I know that a Gaussian process is a specific form of a Bayesian kernel machine regression and that it is implemented in brms(). I have seen an example where the gp() function is used to model spatial correlation. Can it also be used to model the correlations in the pollutants as with the BKMR and are there any examples for this?

Hi, @Theresa_U: I haven’t heard of Bayesian kernel machine regression, and as far as I know, there’s no discussion of them in our doc or case studies. We do have a lot of doc in Stan around Gaussian processes and also several tutorials outside of our doc.

If all you need to do is introduce some spatial smoothing you can use a much more efficient ICAR model. Here’s a case study with Poisson observations:

It’s not nearly as general as a GP, but it scales better. For GPs, you can start with our user’s guide:

and then check out a bunch of the case studies:

Thank you, @Bob_Carpenter !

I will take a look at the literature and examples and see if I can adapt them to my case.

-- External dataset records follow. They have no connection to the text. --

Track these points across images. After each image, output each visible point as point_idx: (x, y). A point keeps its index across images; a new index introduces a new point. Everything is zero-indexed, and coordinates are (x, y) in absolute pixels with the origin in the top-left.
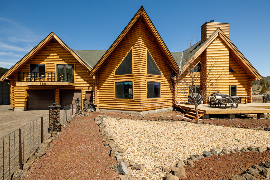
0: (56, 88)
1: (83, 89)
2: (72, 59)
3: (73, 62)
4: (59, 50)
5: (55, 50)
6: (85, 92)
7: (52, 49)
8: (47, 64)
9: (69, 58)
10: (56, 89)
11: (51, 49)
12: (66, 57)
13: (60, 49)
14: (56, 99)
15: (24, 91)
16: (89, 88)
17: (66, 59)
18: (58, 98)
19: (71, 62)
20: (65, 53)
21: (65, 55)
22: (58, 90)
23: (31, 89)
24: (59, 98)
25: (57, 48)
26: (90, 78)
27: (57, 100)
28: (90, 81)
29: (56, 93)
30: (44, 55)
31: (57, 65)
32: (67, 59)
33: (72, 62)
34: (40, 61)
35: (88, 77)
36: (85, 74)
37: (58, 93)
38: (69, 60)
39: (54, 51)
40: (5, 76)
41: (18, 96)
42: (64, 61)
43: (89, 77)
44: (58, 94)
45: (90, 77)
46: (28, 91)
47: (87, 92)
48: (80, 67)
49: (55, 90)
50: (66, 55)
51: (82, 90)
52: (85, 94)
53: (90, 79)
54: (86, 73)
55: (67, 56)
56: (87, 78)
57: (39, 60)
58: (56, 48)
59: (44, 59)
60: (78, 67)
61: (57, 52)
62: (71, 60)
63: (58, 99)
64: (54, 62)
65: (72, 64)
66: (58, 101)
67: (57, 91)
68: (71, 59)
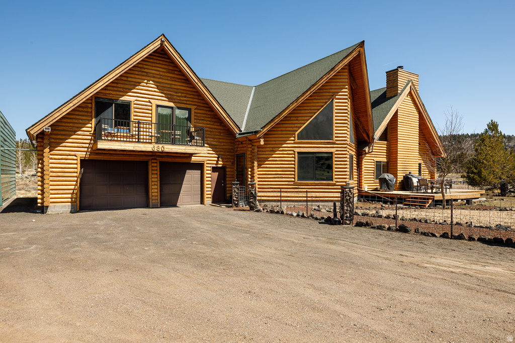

The BKMR also adds a group-wise variable selection to the model and models complex interactions. In my dataset I want to model the relationships of many highly correlated variables and also do a group-wise variable selection in which I identify groups of relevant variables for the outcome. Which approach would you suggest for this?
I read that Projection predictive feature selection is generally a good method for variable selection but does it also work for many correlated variables and would you include all two-way interactions as a starting point?